I’m an American, living in America (Oakland, CA…hellz-ya!) and born in Vietnam to a Vietnamese mother and a Caucasian, American father.  (I didn’t want to insert a comma into “Caucasian American” but I suspected that those words placed together so closely as one term might, illogically but understandably, seem redundant, and my purpose was to present my dad’s citizenship and his whiteness as discrete criteria.)  This makes me Amerasian.  I suppose that one could accurately describe me as being hapa or as being Asian American, but “Amerasian” is definitely the most specifically accurate term for what I am.  There aren’t that many of us, although there are certainly enough of us that we’re a thing.
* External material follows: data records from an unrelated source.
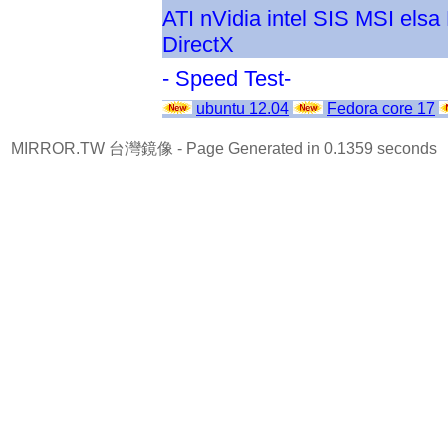
ATI
nVidia
intel
SIS
MSI
elsa
DirectX
- Speed Test-
ubuntu 12.04
Fedora core 17
MIRROR.TW 台灣鏡像
- Page Generated in 0.1359 seconds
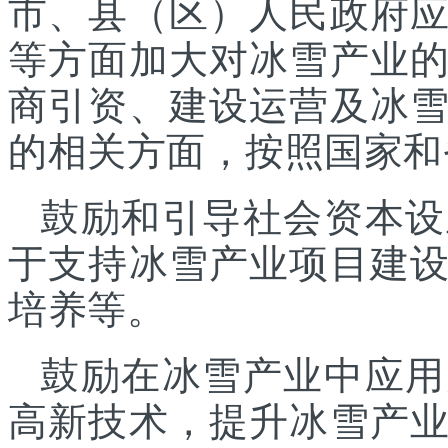
市、县（区）人民政府
等方面加大对冰雪产业
商引资、建设运营及冰
的相关方面，按照国家和
鼓励和引导社会资本设
于支持冰雪产业项目建
培养等。
鼓励在冰雪产业中应用
高新技术，提升冰雪产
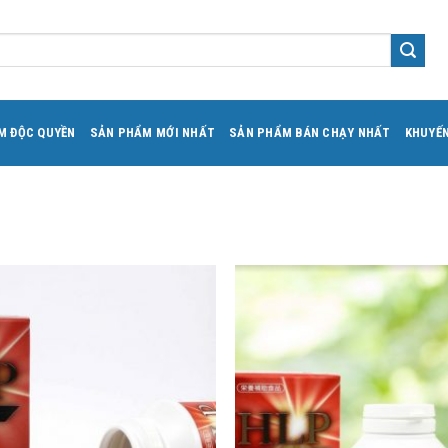
M ĐỘC QUYỀN
SẢN PHẨM MỚI NHẤT
SẢN PHẨM BÁN CHẠY NHẤT
KHUYẾN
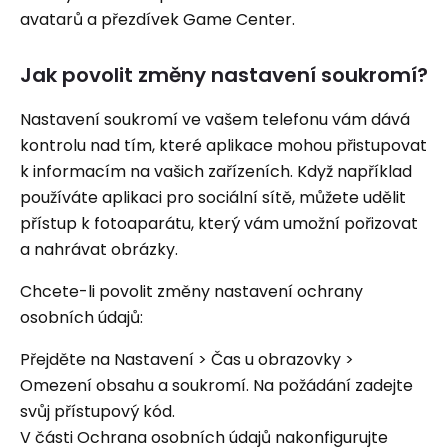
avatarů a přezdívek Game Center.
Jak povolit změny nastavení soukromí?
Nastavení soukromí ve vašem telefonu vám dává
kontrolu nad tím, které aplikace mohou přistupovat
k informacím na vašich zařízeních. Když například
používáte aplikaci pro sociální sítě, můžete udělit
přístup k fotoaparátu, který vám umožní pořizovat
a nahrávat obrázky.
Chcete-li povolit změny nastavení ochrany
osobních údajů:
Přejděte na Nastavení > Čas u obrazovky >
Omezení obsahu a soukromí. Na požádání zadejte
svůj přístupový kód.
V části Ochrana osobních údajů nakonfigurujte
So I’ve decided to start actively using my status as a racial minority to my advantage.  I could be using my ethnicity to get me out of all kinds of jams.  For example, say that white lady from Accounting comes at me with some problem:

Finance Manager:  your Regional Center invoice doesn’t match your monthly billing reports.
Me:  oops.  My moms was Vietnamese, so, you know, what do you expect?
Finance Manager:  I thought the stereotype was that Asian Americans were good at math.
Me:  what makes you assume that my mother’s an Asian American?
Finance Manager:  I was thinking that you were an Asian American.
Me:  actually, I’m Amerasian.
Finance Manager:  what’s the difference?
Me:  maybe HR can explain it.  Let’s go see.
Finance Manager:  nevermind; just get your reports right next month.
Me:  will do.

Or say that I’m at an all-staff meeting…there’s one last slice of pizza, and the black guy from Human Resources and I are both reaching for it:

HR guy:  score!  Last piece.  Sorry, dude.
Me:  what are you sorry about?  There’s no dog on this pizza anyway, right?
HR guy:  what?
Me:  there’s no dog on the pizza.  That’s what Amerasians like to eat, right?  Dog.
HR guy:  I never said that.
Me:  you didn’t have to.  What if it were anchovy pizza?  Would that be okay, or would the anchovies have to have their little heads still on ‘em?  What if this pizza were made out of rice flour and soy sauce and had fish heads all over it?  Would that be okay?  Could I have it then?
HR guy:  dude, just take the fuckin’ pizza.
Me:  will do.

This could be a real game changer for me.  If I play my cards right, this could take me to the next level of my professional development.  Starting tomorrow, I’m going to be on the lookout for business situations in which I might be able to leverage my racial heritage.